Lost Profits and Breach of Contract Damages: Illinois Law

imageIn Santorini Cab Corporation v. Banco Popular, 2013 IL App (1st) 122070, the plaintiff cab company sued a bank for breaching two contracts to transfer taxicab medallions totalling $96,000 ($48,000 each).  The plaintiff sought damages for lost profits (profits it would have earned had the bank transferred the medallions) and the increased value of the medallions as of the trial date.
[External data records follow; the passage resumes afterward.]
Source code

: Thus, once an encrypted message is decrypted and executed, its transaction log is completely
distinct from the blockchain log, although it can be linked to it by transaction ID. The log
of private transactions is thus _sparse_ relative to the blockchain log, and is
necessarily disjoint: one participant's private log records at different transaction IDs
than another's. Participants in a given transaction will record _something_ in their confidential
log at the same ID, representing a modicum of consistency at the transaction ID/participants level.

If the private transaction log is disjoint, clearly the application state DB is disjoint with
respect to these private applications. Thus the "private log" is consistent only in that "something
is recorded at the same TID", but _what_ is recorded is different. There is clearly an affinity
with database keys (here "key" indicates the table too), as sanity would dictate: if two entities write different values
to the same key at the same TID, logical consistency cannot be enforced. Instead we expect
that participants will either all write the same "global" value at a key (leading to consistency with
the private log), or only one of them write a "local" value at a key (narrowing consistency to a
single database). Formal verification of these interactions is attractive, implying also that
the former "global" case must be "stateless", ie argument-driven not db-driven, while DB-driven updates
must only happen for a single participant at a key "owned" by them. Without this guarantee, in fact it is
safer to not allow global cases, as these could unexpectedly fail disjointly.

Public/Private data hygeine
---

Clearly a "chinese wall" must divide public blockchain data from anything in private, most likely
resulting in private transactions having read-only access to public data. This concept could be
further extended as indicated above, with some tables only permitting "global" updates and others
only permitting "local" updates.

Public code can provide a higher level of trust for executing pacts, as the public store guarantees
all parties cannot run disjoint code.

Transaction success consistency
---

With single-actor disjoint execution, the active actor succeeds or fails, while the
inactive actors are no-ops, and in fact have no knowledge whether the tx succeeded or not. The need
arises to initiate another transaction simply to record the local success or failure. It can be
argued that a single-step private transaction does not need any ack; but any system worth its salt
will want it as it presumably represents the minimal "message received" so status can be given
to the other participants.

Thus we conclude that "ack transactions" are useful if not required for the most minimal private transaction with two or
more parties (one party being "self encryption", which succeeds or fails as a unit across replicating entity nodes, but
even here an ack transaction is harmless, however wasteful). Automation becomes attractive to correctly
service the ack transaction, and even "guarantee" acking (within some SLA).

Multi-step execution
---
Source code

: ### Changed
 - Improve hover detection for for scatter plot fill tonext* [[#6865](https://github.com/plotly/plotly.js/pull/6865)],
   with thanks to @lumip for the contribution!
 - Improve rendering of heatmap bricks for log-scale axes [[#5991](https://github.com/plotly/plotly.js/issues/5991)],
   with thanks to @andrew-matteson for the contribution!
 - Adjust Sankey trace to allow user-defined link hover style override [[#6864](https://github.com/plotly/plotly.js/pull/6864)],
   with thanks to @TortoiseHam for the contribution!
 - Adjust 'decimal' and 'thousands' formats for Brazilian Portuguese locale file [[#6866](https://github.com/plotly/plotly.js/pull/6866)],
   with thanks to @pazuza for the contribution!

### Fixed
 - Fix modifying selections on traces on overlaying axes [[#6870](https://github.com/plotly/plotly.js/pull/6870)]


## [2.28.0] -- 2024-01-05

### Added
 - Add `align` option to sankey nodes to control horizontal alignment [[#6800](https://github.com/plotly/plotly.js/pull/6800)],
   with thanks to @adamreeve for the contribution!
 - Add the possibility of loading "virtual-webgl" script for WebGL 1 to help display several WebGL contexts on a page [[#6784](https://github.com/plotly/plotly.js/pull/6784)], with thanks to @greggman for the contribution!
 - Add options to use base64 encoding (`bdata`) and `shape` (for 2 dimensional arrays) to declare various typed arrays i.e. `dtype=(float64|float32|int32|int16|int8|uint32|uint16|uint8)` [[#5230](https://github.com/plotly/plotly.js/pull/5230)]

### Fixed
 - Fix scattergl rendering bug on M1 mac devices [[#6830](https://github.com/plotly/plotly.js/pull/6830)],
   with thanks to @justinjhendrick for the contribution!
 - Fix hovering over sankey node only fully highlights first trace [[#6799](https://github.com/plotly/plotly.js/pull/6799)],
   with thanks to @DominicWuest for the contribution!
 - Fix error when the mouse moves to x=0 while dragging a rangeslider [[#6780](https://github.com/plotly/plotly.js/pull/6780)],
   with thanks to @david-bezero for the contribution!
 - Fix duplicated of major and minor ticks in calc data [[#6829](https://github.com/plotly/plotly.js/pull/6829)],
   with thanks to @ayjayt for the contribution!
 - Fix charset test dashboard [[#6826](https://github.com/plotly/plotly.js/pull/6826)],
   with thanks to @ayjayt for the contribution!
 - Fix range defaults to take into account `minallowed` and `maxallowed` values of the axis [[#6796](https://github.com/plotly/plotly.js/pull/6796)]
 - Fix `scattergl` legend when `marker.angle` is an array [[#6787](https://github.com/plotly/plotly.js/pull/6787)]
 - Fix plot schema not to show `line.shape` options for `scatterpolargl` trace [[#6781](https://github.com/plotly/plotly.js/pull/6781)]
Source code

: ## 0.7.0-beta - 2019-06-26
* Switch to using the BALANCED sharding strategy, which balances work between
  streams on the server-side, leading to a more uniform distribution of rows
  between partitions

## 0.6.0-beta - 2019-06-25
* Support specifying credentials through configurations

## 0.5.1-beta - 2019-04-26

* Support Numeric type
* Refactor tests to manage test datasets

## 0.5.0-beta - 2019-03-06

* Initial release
After a bench trial, the court entered judgment for the cab company but in an amount (about $40,000) much lower than the company sought.  The trial court previously entered partial summary judgment for the bank and excluded plaintiff’s lost profits evidence as a discovery sanction.  The court also ruled that the proper measure of plaintiff’s damages was the difference between the medallions’ contract price and their value on the date of breach (2007); not on the trial date (2011).  The cab company appealed.

Holding: Trial court affirmed.

Reasons: The trial court properly barred the plaintiff from offering lost profits evidence.  The Court noted that plaintiff repeatedly failed to respond to defendant’s discovery requests for information to support plaintiff’s claimed damages.

Lost Profits Standards and Discovery Sanctions

Under Illinois law, lost profits can be awarded as long as there is a sufficient basis to estimate them with  reasonable certainty.  Lost profits won’t be awarded where the proof is remote or speculative.  (¶¶ 18-19).  The plaintiff has the burden of proving lost profits by presenting a reasonable basis for their computation.  A common source of lost profits evidence is a plaintiff’s track record of past profits as a gauge of what future profits would have been (if there was no breach of contract).

Here, the plaintiff didn’t meet its burden of proving lost profits.  Since the plaintiff failed to comply with defendant’s lost profits discovery on multiple occasions, the trial court properly struck plaintiff’s damage claims as a discovery sanction under Supreme Court Rule 219.

Rule 219 gives the trial court wide latitude to impose discovery sanctions, including barring a non-complying party from offering evidence on issues sought by the ignored discovery requests.  (¶¶ 21-22).

Contract Damages – From When to When?

The Court also affirmed the trial court’s damage award of $37,550 which consisted of the difference in the (a) contract price of each medallion ($48,000) and (b) the medallion’s value on the date of breach ($66,775).

Breach of contract damages seek to put the plaintiff in the position he would have been in had the contract been performed, but not in a better position.  Contract damages should not provide plaintiff with a windfall.  (¶ 26).

In a personal property case, the measure of damages is the difference between the contract price and the market price of the item at the time of breach.  ¶ 27. But where there is no market for the item, this rule doesn’t apply.  Instead, the damage amount is “actual loss” to the buyer as shown by the  evidence.  (¶¶ 26-27).

Here, there was a definite market for cab medallions.  The evidence was that there were thousands of cab medallions bought and sold over a 3 1/2 year period preceding the trial date and several medallions were sold the month of the bank’s breach.  The Court found that the trial court properly averaged the sale price of medallions sold in Chicago during the month and year of breach (Feb. 2007) and sustained the lower court’s damage award for the plaintiff.


Santorini provides a nice gloss on contract damages and lost profits requirements in the personal property context.  It clarifies that contract damages involving personal property  are measured on the date of breach; not a later trial date.  This case also shows how crucial it is to timely and properly answer discovery requests on damages issues; especially if you have the burden of proof at trial.

It’s crucial for parties to vigilantly update discovery responses – especially on damage computations – so they aren’t barred from offering damages evidence at trial.